[R] Problem with Extracting Hash Tagged Words from Tweets

R. Michael Weylandt michael.weylandt at gmail.com
Wed May 23 00:48:45 CEST 2012


Nope -- those are still printing brackets. The double bracket tells
you which list element you're looking at and the single indicates that
you're looking at the first element of the vector (everything (almost)
in R is a vector)

Michael

On Tue, May 22, 2012 at 6:20 PM, Adedoyin-Olowe Mariam
<mariamolowe2008 at yahoo.com> wrote:
> Hi Michael,
>
> Thanks for your help.
> Sadly this is not the square bracket I'm referring to.
> The one I'm referring to is the numbering of the downloaded tweets
> highlighted in red below:
>
>> searchTwitter("#Portsmouth", n=2)
> [[1]]
> [1] "NewsFromHampton: Photo: Man tries to steal air conditioner in
> Portsmouth http://t.co/uEBqspzB #Portsmouth"
>
> [[2]]
> [1] "ItsAllFooty: #Portsmouth boss Michael Appleton confirmed Kelvin Etuhu
> is likely to be offered a two-year contract and is confident the winger will
> stay."
>
>
> Mariam
>
> ________________________________
> From: R. Michael Weylandt <michael.weylandt at gmail.com>
> To: Sarah Goslee <sarah.goslee at gmail.com>
> Cc: Adedoyin-Olowe Mariam <mariamolowe2008 at yahoo.com>;
> "r-help at r-project.org" <r-help at r-project.org>
> Sent: Tuesday, 22 May 2012, 16:08
> Subject: Re: [R] Problem with Extracting Hash Tagged Words from Tweets
>
> "The presence of these numbers in square brackets is reporting error."
>
> You mean the square brackets that show up on the left hand side when
> you do something like
>
> x <- 1:100
> print(x)
>
> ?
>
> Don't worry -- those aren't part of x -- they're just added on
> printing to make things easier for the user to see where he is in the
> vector. They won't be included in any analysis. If you need control
> over the printing to avoid them, take a look at cat()
>
> Michel
>
> On Tue, May 22, 2012 at 11:02 AM, Sarah Goslee <sarah.goslee at gmail.com>
> wrote:
>> Hi,
>>
>> On Tue, May 22, 2012 at 10:55 AM, Adedoyin-Olowe Mariam
>> <mariamolowe2008 at yahoo.com> wrote:
>>> Hi Sarah,
>>>
>>> Thanks for your help. I'm sorry my question is not clear enough.
------------------------
_Directions for this task:_ Carry the mailing-list thread on extracting hashtagged words from tweets forward from the point where it stops. The lines after this point are not required for any of the work here.

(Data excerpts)
------------------------
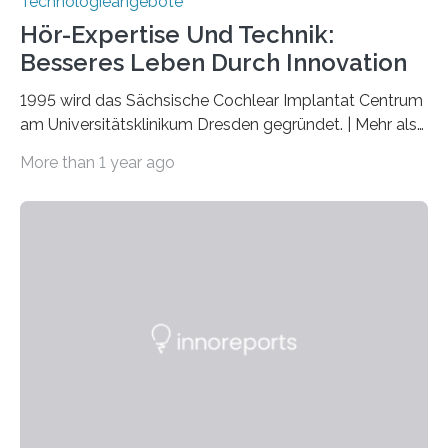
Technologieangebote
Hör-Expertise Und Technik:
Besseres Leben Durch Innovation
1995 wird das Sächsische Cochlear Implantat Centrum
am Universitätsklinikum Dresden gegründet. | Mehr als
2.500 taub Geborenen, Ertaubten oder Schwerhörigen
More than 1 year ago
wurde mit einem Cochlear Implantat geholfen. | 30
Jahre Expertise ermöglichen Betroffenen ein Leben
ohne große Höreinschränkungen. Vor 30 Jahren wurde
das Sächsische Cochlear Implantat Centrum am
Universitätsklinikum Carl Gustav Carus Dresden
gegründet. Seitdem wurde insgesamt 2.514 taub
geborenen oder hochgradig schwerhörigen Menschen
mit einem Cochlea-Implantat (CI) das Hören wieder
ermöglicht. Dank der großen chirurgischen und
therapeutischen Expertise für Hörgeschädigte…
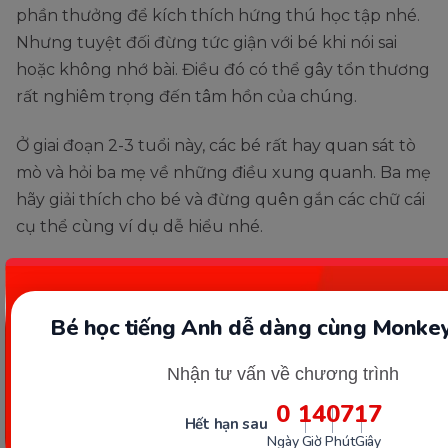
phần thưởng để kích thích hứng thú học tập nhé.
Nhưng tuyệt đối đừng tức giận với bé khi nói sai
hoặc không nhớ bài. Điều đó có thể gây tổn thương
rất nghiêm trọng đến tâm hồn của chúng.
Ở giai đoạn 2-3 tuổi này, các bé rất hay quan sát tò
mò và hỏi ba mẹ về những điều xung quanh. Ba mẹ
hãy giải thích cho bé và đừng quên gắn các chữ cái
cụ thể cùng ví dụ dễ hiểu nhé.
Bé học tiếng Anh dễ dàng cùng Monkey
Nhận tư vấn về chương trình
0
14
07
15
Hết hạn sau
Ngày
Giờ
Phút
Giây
------------------------
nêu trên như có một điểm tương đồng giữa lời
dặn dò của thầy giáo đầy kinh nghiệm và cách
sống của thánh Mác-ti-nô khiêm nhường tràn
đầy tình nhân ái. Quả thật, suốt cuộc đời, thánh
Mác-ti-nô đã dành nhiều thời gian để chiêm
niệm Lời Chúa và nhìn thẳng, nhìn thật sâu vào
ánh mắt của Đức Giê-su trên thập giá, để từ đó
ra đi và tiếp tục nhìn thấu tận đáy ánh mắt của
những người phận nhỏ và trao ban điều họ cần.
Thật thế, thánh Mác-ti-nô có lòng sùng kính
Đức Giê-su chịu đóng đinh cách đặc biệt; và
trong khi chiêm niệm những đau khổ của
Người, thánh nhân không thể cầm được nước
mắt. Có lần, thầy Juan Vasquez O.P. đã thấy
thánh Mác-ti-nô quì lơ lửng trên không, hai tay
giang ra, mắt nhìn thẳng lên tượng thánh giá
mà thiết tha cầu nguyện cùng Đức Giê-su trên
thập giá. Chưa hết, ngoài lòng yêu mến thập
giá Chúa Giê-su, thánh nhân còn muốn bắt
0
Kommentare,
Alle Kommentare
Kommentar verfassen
------------------------
_Task answer:_
>>> Maybe what I should ask for is how to remove the downloaded
>>> tweet numbers in
>>> x <- list
>>> (ie.[[1]], [1], [[2]], [2].....)
>>> before > sapply(x, str_extract_all, "#\\<.*?\\>").
>>
>> Those aren't part of the tweets. Those are the numbers R uses when
>> displaying portions of a list.
>
>>
>>> The presence of these numbers in square brackets is reporting error.
>
>
>
>
>>
>> What error? You'll need to give us an actual reproducible example,
>> since what you are describing is unclear.
>>
>> Although I suppose it's possible that you simply want:
>>> unlist(sapply(x, str_extract_all, "#\\<.*?\\>"))
>> [1] "#dayatthenews" "#pompeyhacks"  "#portsmouth"   "#southsea"
>> [5] "#Portsmouth"   "#portsmouth"
>>
>> It's impossible for me to tell precisely what the problem is.
>>
>> Sarah
>>
>>>
>>> Thanks.
>>> Mariam
>>>
>>>
>>> ________________________________
>>> From: Sarah Goslee <sarah.goslee at gmail.com>
>>> To: Adedoyin-Olowe Mariam <mariamolowe2008 at yahoo.com>
>>> Cc: "r-help at r-project.org" <r-help at r-project.org>
>>> Sent: Tuesday, 22 May 2012, 13:53
>>> Subject: Re: [R] Problem with Extracting Hash Tagged Words from Tweets
>>>
>>> Hi,
>>>
>>> A small reproducible bit of your data would have been nice, and I have
>>> no idea what "manually remove all regular expressions" might mean, but
>>> take a look at this:
>>>
>>> x <- list("marymaryw: Get an insight into how journalists operate at
>>> The News by following #dayatthenews today #pompeyhacks #portsmouth
>>> #southsea", "VouchAR_Ports: £5 instead of £60 for 1 month of unlimited
>>> fitness classes at Outdoor Fitness Leeds - get bikini...
>>> http://t.co/BUrkjtCh #Portsmouth", "BillieRaePhoto: RT @vintagesecret:
>>> My dad has just sent me this picture. Looks like @GunwharfQuays is on
>>> fire?! #portsmouth http://t.co/HbAV7Hw0")
>>>
>>>> sapply(x, str_extract_all, "#\\<.*?\\>")
>>> [[1]]
>>> [1] "#dayatthenews" "#pompeyhacks"  "#portsmouth"  "#southsea"
>>>
>>> [[2]]
>>> [1] "#Portsmouth"
>>>
>>> [[3]]
>>> [1] "#portsmouth"
>>>
>>> Sarah
>>>
>>> On Tue, May 22, 2012 at 7:00 AM, Adedoyin-Olowe Mariam
>>> <mariamolowe2008 at yahoo.com> wrote:
>>>> Hello All,
>>>> Can anyone help me solve this problem.
>>>> Am trying to extract hash-tagged words from tweets downloaded from
>>>> twitteR.
>>>>
>>>> I can extract hash-tagged words from single tweet using
>>>> (stringr) str_extract_all(tweets, "#[a-z//A-Z//0-9]+")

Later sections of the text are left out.